Ibra’s raw talent makes up for his lackadaisical approach to defending. A consistent goalscorer but demonstrates absolutely no interest in tracking back or working hard to retrieve possession. Johan Cryuff once said of him: “That is one of the details Ibrahimovic must learn, because if you lose the ball as a forward in Italy it makes no different, but if you lose the ball as a forward for Barcelona, you’re the first one to get running.”
Taking Cryuff’s advice, Zlatan Ibrahimovic was on the first Eurobus back to Italy.
Rafael van der Vaart
There’s a very crucial difference to be made between lazy players and those who are simply just very slow. Van der Vaart is the both. A fearsome strike, beautiful ball control and precision passing are the attributes of world class footballer, but VDV has always been held back by his poor fitness and nonchalant striding around the pitch. Ability wise, he could have easily held his own at Real Madrid but his status as a luxury player restricted his game time and damaged his prosperous career.
He moved to Tottenham for pittance and set about a resurgence that saw him narrowly miss out on PFA Player of the Year. Rafa’s talent again undoubted but his work-rate severely questioned, he faded in the second half of his first season in the Premier League and regularly struggles to complete 90 minute matches, but he is adored by fans of the clubs he plays for.
In his defence, you have to be very talented to get away with saying things like “If I have to chase after an attacking full-back every time, I can’t play my own game to the best of my ability”.
Gasp. The Argentine striker would quite easily make his way into the exact opposite of this list, but his recent antics have meant all his bulldog-like hard work has been for nothing. Throwing your toys out of the pram and refusing to play out of sheer petulance is inexcusable, and he’s not only one on this list either; Messrs’ Berbatov and Ibrahimovic, take a bow. Tevez has now gone half a season for Manchester City without playing a game while pocketing a fireman’s annual salary every day. He’s trying to organize a move closer to his family in Argentina (which would be admirable if Milan was closer to Argentina than Manchester…) but at the same time refusing to budge on his extortionate wage demands or agree to a mutual contract termination.
Basically, he wants to have his cake and eat it, except in this case, the cake is made of £16 million.
Ruud van Nistelrooy
A deadly finisher in his day, Ruud had an uncanny knack for appearing just in time to tap in from close range. Few men lived in the 6-yard-box like Rutgerus Johannes Martinus van Nistelrooy and he wholeheartedly loved scoring goals – 150 in 219 appearances for United alone. A holiday in sunny Spain, where he continued to score all around him, changed little about his style of play. His lack of work rate and abandonment of defensive duties was really only notable during his, albeit rare, barren spells, but Ruud was never one for a strong challenge or 50-50 tackle. His 1-in-2 scoring rate for his native Netherlands, though, puts him up there with the very best strikers to play the game. When he could be bothered that is.

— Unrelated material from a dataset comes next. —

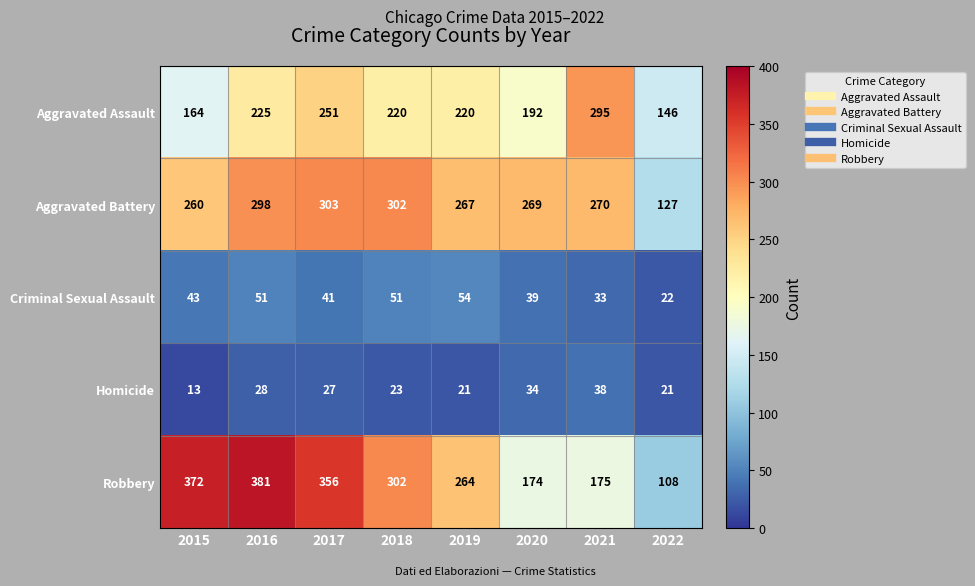

What is the sum of all Robbery values?

2132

If you’d been living under a rock for the past 7 years and emerged to see Adebayor playing for Spurs, you’d immediately judge him as being a hard-working centre-forward who holds the ball up well but doesn’t score enough. You’d be shocked to find out that not so long ago, Ade was lazing about upfront for Arsenal and Manchester City without a care in the world but also hammering in the goals from all angles. His transition from layabout to work-horse is baffling but totally in character with his general modus operandi; work hard for a few months, earn a cushy long contract, sit back and relax.
The Togolese forward is already starting to show signs of getting comfortable at Tottenham, having established himself as the main man. Only time will tell if Redknapp can light a rocket under his behind again. Or he could go back to Man City, where Mario Balotelli will gladly supply the rocket.